Weitere freigewordene Mitarbeiter der Arbeitsämter und arge könnten für die Altenhilfe weitergebildet und eingesetzt werden. (Die Altenhilfe muss dringend über das Maß der einfachen Pflege hinaus gehen)!
Andere Mitarbeiter der Arbeitsämter könnten im privatem Arbeitsvermittlungsgewerbe Fuß fassen.
Soweit meine Gedanken zur Arbeitsmarktpolitik und damit zum Thema faire und soziale Gerechtigkeit in unserem Land.
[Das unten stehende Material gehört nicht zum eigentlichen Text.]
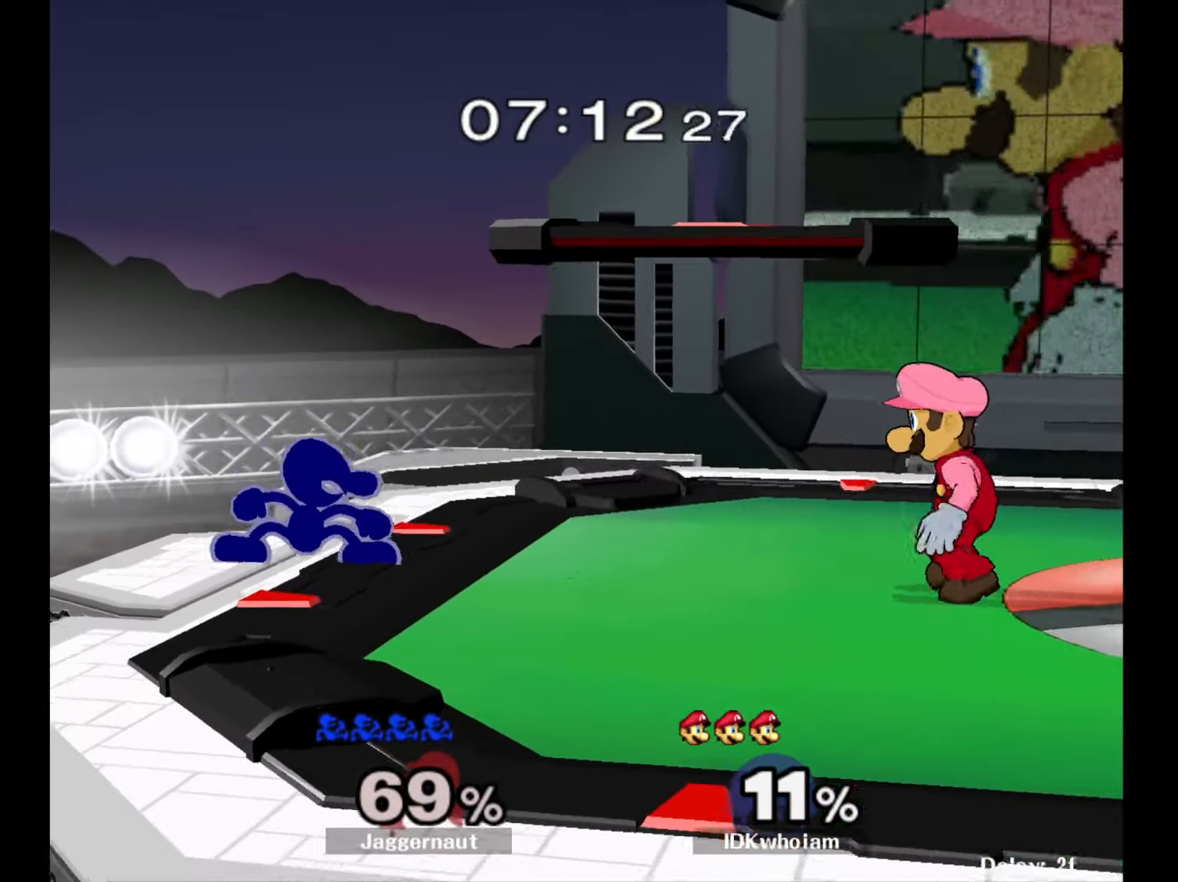
{"buttons": ["R1"], "left_stick": "down", "right_stick": "center", "events": [[17, "Y", "up"], [84, "A", "down"], [200, "A", "up"], [250, "left_stick", "center"], [434, "left_stick", "down"], [467, "R1", "down"]]}
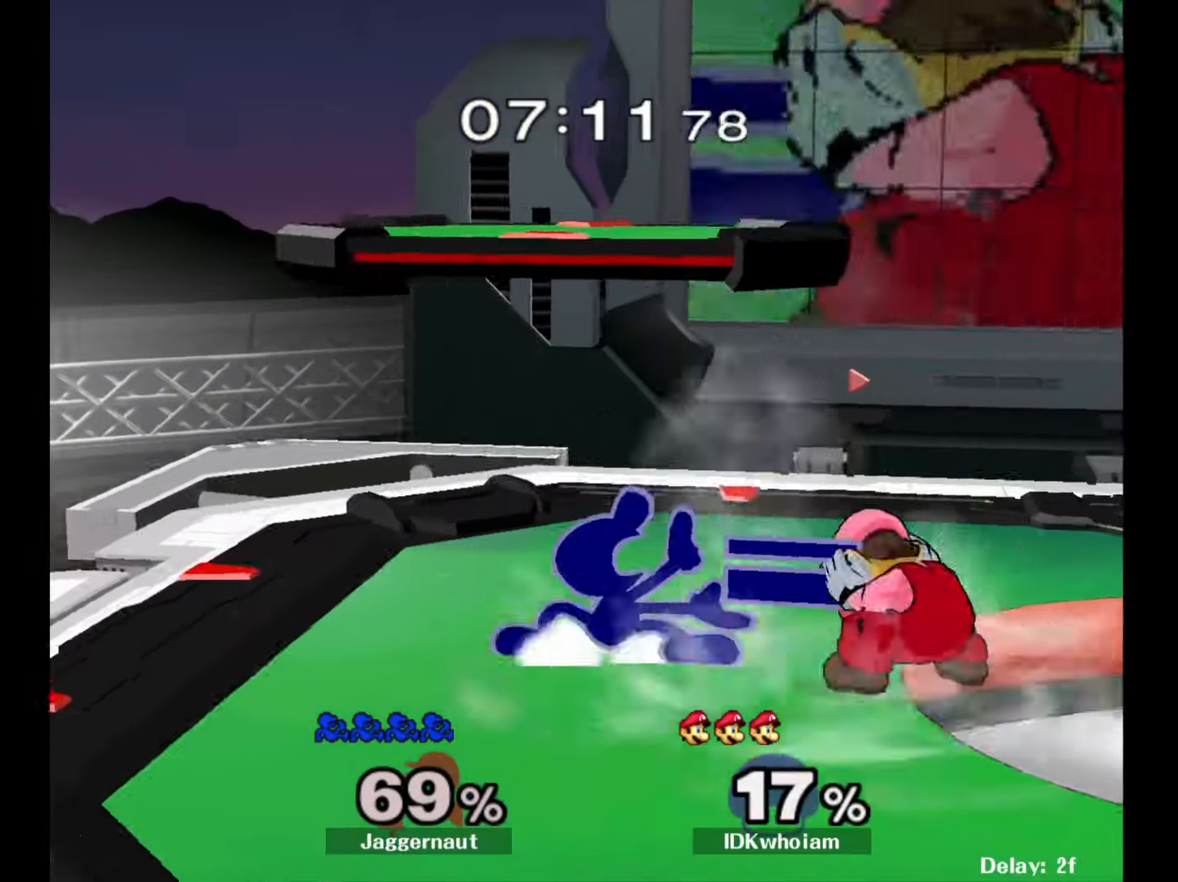
{"buttons": ["R1"], "left_stick": "right", "right_stick": "center", "events": [[217, "left_stick", "center"], [484, "left_stick", "right"]]}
Es sei hier noch angemerkt, dass ich bewusst nicht intrigierte Migranten in der Bürgergeldtabelle aus Staatsgründen benachteiligt habe. Würde jeder Mensch weltweit in Deutschland den Anspruch auf volle Bürgergeldsätze haben, wäre noch mehr Einwanderung nicht auszuschließen. Im Grundgesetz muss ohnehin zum Schutz der deutschen Kultur und der traditionellen Lebensweisen dringend ein Zusatz verankert werden, der die Einreise und das Bleiben von Wirtschafts- und Sozialflüchtlingen erschwert.
Selbstverständlich ist weltweit jeder Mensch, der ohne sein eigenes Verschulden n seiner Heimat verfolgt wird, Opfer einer Naturkatastrophe wird, in Deutschland für eine gewisse Zeit willkommen. Hier zahlt das Sozialamt ein Handgeld, stellt eine ÖPNV Fahrkarte zur Verfügung und stellt eine Unterkunft, Kleidung und Verpflegung zur Verfügung.